Zennamo added that local residents should have the opportunity to hook into water mains serving the extended district.
Barry Pickard, engineer for the development, said that the developer only pays the capital costs for the development area itself. Town engineer Doug Wickman said residents adjacent to the proposed development could petition the town by letter to join the extended district but would be responsible for the cost of installing water mains to extend service to their properties. A separate public hearing would have to be held on such a project.
Bruce Famoly, foreman of the town water department, said that the establishment of the extended district would create a small triangle of land that is surrounded by town water districts but that would not be part of any district.

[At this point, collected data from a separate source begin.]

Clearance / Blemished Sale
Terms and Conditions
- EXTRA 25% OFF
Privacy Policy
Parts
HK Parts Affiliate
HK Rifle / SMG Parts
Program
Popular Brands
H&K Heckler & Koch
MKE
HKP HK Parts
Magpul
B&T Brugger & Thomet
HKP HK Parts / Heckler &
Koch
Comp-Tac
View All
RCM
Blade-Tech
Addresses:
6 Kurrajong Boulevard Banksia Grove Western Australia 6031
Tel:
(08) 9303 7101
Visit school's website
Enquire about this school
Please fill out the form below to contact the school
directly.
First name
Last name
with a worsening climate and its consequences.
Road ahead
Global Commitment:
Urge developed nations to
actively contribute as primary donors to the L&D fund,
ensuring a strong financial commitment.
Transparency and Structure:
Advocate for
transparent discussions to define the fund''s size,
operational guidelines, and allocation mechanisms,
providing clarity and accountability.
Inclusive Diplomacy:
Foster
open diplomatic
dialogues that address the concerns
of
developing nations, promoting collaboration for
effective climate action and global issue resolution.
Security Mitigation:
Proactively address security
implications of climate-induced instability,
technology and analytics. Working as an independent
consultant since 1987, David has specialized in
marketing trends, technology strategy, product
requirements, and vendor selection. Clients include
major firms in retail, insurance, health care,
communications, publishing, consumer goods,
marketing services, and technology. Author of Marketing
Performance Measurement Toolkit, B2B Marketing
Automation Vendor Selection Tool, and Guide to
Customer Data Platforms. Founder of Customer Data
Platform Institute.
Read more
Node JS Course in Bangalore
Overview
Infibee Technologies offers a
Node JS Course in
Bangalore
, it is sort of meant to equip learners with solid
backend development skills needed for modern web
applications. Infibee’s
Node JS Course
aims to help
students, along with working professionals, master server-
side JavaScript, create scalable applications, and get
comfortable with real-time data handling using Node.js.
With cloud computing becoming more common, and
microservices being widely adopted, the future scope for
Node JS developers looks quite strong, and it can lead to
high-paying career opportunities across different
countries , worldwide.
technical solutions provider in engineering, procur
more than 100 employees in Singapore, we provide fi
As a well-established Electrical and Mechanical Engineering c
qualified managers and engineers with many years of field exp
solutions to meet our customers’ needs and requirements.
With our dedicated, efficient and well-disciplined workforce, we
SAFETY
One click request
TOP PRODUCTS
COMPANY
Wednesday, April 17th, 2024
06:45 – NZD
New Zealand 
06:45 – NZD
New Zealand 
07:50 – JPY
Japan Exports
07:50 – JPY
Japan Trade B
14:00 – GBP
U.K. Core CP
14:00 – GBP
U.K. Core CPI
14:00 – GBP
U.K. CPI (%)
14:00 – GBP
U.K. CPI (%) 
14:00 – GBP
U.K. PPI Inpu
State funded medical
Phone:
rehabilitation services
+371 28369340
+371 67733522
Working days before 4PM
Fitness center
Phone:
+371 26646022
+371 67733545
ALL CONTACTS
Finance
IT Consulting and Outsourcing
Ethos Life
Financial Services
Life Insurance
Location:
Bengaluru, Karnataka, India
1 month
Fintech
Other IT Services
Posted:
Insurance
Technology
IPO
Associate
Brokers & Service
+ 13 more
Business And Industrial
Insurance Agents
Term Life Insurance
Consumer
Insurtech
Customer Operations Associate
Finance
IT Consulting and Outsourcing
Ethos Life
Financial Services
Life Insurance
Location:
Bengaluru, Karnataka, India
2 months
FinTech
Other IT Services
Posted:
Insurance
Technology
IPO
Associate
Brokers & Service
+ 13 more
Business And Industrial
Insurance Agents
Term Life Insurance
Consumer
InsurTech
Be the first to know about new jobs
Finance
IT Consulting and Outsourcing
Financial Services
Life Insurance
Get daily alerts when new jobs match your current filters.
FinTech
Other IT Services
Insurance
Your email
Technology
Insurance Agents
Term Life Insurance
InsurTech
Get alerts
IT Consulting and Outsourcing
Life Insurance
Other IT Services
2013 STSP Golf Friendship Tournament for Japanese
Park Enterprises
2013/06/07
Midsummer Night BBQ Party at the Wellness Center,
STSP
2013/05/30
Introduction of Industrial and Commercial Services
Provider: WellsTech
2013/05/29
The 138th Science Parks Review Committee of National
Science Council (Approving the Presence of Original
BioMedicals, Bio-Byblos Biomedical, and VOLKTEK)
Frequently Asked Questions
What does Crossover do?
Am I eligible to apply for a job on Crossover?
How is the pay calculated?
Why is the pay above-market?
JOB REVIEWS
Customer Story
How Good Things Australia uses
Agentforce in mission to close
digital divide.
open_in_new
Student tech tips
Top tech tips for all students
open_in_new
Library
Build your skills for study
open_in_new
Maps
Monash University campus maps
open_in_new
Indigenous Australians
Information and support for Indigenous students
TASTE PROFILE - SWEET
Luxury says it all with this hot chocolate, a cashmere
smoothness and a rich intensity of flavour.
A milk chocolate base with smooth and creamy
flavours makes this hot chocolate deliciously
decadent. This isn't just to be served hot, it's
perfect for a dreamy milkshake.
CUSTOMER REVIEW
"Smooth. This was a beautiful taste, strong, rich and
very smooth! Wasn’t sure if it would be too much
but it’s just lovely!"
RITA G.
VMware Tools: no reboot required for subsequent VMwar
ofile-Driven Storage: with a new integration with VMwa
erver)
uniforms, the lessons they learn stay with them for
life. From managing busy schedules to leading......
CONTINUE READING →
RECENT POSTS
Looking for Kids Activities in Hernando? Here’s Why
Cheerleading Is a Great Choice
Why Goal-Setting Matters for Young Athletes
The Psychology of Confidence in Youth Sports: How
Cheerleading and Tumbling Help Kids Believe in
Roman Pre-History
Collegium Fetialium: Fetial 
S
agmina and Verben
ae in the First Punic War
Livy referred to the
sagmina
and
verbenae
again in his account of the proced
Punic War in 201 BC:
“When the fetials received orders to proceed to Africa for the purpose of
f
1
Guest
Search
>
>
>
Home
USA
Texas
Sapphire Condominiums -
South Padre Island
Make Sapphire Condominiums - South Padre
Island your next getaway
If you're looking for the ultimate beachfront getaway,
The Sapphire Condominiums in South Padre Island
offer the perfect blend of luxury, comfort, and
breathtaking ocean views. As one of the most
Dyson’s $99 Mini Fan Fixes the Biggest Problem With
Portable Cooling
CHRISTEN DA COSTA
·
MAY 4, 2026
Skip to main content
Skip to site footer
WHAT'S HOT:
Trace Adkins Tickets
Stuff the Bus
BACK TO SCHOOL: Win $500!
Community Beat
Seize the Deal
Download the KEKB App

Roughly speaking, this triangle would be located east of the intersection of Jordan and Jewett Roads and Old Seneca Turnpike.
"Some people are getting water who are not in a district," said Bill Pavlus, former supervisor. "This is the time to enclose all this in so you don't have an empty spot."
Jim Messenger of Old Seneca Heights agreed. He said that residents should take this opportunity to request a new district, adding that it is illegal to force a developer to pay for extending water lines to other properties.
The councilors moved to keep the public hearing open through Jan. 17 to allow residents, including those who may be interested in joining a water district, to submit written comments.
As proposed, the new sewer district would cover 54.5 acres owned by Old Seneca Heights. Each of the 11 buildings would have its own onsite sewage disposal system, consisting of a 2,000-gallon septic tank with an underground pump station.
Effluent would be discharged into absorption trenches, where it would percolate through a seven-inch pad, a biomass, a six-inch layer of concrete sand, and finally another biomass. Each trench would be 96 inches long and 30 inches deep.